:: Try it ::
Reply only with how many lines below contain "live".

:: Exercise material ::
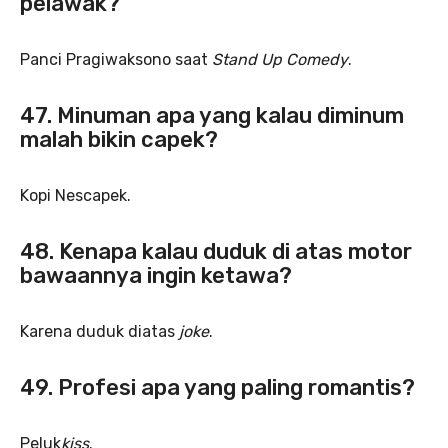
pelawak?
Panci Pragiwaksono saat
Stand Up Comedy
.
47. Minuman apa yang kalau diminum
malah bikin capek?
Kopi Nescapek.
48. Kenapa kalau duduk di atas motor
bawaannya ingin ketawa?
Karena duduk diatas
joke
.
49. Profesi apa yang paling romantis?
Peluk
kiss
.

---

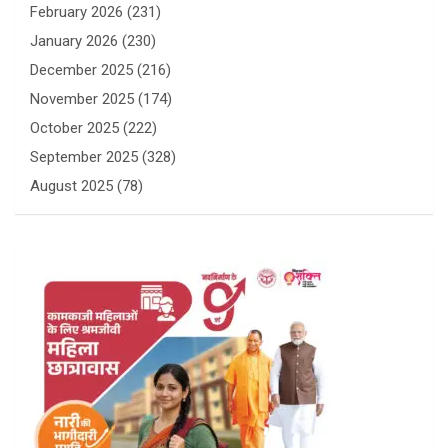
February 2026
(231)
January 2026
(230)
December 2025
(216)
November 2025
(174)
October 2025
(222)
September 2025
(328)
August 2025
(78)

--

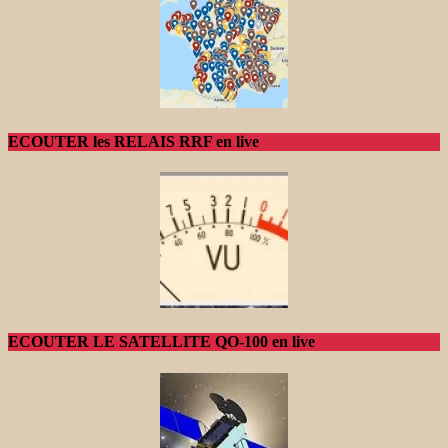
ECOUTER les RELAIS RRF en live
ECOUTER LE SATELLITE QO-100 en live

:: Solution for this problem ::
2